**Task prompt**
Revise the part of the data that opens at its start and closes with the line containing "The time is 6.16", changing "missing piece" to "missing value" and leaving everything else as is. Return only those lines.

— Begin Stored rows —

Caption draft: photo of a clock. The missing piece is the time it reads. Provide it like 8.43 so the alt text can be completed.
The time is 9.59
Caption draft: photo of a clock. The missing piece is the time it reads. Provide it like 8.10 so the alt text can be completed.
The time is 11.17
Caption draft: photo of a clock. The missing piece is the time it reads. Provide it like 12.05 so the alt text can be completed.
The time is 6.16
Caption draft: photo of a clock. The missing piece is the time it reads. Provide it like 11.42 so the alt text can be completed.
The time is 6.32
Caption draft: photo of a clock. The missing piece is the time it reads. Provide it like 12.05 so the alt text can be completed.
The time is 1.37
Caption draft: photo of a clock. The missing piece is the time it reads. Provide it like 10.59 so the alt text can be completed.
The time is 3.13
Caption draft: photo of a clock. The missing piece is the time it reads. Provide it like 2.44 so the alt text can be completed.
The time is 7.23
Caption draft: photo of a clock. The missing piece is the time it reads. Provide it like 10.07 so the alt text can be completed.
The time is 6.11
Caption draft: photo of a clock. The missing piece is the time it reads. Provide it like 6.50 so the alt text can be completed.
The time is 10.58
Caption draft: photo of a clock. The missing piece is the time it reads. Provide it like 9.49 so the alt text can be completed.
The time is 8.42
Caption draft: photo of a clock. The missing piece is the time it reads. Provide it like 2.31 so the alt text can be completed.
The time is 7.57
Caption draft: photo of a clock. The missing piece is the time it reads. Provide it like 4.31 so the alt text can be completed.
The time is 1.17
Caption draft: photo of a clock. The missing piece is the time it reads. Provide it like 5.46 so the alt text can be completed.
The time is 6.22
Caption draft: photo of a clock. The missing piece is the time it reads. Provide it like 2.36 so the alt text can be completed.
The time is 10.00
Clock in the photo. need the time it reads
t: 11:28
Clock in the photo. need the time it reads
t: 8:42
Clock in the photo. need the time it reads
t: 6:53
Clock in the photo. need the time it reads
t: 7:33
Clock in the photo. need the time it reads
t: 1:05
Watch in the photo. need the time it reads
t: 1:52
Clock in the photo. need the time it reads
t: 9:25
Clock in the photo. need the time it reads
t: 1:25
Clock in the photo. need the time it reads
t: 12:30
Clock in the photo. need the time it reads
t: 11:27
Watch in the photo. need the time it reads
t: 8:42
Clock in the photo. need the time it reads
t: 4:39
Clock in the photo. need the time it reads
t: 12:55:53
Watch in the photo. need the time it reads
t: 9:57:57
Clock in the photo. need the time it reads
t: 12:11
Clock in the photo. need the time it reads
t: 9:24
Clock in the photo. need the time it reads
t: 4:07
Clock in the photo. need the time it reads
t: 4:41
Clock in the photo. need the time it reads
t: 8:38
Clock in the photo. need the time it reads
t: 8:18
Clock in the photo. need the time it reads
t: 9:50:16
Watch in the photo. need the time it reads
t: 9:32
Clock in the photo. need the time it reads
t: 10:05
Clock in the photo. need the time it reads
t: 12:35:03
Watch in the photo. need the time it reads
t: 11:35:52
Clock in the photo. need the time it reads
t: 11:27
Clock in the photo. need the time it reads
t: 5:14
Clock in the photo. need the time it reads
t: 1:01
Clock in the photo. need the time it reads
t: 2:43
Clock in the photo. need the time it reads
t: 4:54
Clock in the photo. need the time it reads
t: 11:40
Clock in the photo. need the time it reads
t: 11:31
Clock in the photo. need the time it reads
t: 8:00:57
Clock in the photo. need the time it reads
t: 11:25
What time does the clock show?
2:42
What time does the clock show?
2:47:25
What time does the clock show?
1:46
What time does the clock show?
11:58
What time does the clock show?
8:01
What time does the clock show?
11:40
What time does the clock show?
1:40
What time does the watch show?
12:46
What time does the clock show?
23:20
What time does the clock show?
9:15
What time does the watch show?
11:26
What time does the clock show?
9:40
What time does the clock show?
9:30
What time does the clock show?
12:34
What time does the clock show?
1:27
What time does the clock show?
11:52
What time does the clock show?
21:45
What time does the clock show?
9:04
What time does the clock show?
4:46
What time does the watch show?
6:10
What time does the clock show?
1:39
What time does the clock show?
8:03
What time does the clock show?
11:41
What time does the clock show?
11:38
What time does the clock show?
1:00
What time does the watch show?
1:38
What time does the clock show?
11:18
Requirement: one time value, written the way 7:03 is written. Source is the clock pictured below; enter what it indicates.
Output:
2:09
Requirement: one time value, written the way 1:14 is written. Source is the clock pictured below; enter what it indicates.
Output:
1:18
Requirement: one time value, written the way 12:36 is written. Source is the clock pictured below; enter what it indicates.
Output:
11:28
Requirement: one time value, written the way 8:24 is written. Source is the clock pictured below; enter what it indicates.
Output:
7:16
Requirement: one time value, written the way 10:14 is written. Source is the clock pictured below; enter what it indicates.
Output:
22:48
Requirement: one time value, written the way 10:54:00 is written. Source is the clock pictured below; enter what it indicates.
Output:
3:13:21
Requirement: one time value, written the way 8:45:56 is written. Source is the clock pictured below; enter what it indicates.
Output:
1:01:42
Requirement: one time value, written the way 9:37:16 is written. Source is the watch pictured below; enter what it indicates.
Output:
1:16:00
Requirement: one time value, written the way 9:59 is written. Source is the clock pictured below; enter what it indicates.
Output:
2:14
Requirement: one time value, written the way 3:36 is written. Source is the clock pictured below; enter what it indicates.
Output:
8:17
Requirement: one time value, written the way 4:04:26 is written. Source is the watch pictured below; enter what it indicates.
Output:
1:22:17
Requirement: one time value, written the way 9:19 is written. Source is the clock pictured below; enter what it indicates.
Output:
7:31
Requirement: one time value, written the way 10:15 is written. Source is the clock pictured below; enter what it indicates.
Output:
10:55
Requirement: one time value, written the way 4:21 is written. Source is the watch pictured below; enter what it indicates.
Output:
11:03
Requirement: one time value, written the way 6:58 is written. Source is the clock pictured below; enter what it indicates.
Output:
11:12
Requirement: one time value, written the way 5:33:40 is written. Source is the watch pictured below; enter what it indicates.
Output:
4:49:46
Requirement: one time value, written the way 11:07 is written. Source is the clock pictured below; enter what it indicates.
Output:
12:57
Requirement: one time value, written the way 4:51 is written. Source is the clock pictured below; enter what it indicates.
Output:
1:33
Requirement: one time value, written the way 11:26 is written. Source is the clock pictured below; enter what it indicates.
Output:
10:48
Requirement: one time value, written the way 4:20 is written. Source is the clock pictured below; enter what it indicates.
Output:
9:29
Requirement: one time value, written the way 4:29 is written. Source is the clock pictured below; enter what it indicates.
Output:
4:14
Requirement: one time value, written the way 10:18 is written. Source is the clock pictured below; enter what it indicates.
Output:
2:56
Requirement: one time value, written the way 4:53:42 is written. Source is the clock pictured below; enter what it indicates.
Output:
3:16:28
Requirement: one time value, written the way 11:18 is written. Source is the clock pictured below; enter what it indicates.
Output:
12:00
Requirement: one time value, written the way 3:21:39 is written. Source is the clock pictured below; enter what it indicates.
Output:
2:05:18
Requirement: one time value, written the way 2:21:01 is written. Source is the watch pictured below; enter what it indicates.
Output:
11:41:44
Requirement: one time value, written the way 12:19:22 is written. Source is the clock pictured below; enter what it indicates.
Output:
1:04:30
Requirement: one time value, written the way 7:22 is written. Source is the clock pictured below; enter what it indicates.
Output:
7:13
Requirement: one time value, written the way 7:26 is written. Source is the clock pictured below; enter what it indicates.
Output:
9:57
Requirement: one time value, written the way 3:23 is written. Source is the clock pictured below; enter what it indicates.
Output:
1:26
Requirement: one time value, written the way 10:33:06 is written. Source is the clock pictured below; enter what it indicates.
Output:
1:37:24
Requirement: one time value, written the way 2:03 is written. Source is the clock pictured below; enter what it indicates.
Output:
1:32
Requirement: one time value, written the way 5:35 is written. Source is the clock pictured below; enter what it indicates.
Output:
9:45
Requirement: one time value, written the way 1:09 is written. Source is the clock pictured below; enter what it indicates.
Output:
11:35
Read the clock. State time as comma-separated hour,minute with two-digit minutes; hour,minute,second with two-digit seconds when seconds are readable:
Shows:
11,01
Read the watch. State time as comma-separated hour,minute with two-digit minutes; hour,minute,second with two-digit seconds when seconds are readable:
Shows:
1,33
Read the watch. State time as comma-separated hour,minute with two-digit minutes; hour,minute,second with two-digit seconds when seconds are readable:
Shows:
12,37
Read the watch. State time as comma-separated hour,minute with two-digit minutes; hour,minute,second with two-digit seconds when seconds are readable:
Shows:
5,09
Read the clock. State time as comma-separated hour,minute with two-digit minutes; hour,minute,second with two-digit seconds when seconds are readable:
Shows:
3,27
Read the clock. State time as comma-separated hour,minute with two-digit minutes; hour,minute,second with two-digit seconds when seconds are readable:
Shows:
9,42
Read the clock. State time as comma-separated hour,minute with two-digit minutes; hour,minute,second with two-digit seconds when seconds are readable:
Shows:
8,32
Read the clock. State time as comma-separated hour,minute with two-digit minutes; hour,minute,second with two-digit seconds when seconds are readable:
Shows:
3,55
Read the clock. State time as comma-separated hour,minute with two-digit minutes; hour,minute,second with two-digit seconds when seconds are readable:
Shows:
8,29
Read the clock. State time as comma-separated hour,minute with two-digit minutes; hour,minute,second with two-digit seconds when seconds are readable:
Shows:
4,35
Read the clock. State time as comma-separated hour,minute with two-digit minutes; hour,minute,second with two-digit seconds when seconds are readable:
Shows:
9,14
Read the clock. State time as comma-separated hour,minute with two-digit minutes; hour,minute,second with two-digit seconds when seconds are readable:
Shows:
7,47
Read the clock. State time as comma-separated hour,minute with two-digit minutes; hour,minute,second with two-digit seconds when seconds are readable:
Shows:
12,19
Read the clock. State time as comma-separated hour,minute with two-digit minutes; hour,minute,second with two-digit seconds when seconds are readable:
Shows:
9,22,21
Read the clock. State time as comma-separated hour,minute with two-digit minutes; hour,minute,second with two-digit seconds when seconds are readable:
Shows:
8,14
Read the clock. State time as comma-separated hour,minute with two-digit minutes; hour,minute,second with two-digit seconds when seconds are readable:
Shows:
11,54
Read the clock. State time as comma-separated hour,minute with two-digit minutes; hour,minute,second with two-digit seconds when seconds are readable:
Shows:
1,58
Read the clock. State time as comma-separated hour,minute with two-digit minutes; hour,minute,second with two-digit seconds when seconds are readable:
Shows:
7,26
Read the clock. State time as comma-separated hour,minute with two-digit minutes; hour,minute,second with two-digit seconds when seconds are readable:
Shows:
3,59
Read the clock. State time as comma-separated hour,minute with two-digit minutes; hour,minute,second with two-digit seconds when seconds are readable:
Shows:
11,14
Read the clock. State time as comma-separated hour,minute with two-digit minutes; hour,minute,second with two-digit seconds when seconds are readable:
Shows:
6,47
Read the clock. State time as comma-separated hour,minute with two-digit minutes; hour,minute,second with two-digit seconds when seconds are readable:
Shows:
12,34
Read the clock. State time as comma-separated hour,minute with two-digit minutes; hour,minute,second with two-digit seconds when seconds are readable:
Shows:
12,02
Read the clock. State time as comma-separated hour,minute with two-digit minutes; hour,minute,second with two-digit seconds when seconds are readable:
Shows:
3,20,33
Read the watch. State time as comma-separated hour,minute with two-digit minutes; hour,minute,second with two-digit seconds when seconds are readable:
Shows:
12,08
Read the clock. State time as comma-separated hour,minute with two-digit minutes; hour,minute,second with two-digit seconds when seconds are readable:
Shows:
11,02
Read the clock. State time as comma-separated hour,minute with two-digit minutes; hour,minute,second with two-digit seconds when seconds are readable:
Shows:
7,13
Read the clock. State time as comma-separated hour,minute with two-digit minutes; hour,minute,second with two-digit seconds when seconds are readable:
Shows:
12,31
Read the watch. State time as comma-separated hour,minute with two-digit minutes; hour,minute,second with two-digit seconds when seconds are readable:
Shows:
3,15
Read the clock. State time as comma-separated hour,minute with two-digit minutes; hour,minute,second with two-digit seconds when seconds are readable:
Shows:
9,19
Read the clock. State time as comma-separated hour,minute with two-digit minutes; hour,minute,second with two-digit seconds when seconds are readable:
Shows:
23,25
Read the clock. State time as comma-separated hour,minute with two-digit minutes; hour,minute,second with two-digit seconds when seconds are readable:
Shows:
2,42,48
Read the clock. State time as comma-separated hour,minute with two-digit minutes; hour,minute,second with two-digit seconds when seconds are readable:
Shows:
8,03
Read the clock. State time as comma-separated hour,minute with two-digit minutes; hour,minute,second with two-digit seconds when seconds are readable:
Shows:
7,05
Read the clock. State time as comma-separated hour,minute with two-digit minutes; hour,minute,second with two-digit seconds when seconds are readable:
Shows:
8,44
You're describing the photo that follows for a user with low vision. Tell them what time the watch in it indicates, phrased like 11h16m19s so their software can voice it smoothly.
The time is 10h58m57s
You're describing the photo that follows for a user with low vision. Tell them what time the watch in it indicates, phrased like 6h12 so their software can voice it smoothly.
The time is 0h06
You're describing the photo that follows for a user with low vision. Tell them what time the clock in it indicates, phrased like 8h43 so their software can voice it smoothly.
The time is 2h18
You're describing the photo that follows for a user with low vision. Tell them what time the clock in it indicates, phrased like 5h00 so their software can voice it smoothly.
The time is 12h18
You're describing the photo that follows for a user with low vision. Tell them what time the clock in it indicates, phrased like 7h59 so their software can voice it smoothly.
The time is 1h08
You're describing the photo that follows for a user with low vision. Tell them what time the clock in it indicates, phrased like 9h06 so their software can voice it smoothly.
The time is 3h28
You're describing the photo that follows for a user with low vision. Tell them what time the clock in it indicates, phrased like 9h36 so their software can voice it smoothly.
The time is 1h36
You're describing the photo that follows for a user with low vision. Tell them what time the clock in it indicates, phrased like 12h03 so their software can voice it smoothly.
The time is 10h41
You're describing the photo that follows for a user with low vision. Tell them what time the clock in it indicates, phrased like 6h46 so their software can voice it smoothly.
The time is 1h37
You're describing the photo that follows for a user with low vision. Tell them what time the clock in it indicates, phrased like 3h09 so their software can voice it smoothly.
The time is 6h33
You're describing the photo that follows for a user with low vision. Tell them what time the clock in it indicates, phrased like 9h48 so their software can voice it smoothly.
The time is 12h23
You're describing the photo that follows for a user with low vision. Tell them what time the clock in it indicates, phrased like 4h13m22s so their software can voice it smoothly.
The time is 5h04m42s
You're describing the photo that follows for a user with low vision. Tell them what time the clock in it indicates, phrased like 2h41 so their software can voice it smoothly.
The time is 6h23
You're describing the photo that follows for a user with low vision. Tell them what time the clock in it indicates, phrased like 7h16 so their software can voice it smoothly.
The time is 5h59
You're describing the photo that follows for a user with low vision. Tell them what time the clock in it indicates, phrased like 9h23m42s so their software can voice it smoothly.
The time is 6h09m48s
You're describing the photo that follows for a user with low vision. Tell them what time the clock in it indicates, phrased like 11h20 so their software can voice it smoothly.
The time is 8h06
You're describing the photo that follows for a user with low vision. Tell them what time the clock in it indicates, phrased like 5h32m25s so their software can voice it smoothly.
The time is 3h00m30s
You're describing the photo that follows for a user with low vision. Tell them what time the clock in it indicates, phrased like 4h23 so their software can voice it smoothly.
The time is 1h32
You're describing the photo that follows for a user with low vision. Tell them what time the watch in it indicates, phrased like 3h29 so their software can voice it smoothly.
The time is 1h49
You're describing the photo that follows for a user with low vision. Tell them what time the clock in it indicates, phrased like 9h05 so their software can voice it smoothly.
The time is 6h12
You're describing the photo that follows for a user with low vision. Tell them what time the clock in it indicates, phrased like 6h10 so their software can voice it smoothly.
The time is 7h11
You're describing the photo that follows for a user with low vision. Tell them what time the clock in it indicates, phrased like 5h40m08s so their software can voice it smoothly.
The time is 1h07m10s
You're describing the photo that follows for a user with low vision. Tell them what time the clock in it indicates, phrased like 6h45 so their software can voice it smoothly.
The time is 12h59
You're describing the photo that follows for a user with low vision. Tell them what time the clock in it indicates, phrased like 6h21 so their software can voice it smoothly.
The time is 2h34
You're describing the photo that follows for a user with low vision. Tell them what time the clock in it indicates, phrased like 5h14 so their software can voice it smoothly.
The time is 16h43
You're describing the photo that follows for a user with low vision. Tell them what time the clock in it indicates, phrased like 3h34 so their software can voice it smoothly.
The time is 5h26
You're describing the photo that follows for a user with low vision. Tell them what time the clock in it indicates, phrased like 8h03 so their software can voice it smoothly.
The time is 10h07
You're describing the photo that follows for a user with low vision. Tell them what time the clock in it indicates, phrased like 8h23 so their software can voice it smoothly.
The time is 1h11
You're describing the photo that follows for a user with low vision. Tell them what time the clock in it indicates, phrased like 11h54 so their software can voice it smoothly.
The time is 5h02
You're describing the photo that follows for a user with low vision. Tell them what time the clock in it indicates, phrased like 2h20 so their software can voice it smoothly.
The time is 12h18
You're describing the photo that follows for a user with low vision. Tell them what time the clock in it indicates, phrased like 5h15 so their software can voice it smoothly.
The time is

— End Stored rows —

**Solution to the exercise**
Caption draft: photo of a clock. The missing value is the time it reads. Provide it like 8.43 so the alt text can be completed.
The time is 9.59
Caption draft: photo of a clock. The missing value is the time it reads. Provide it like 8.10 so the alt text can be completed.
The time is 11.17
Caption draft: photo of a clock. The missing value is the time it reads. Provide it like 12.05 so the alt text can be completed.
The time is 6.16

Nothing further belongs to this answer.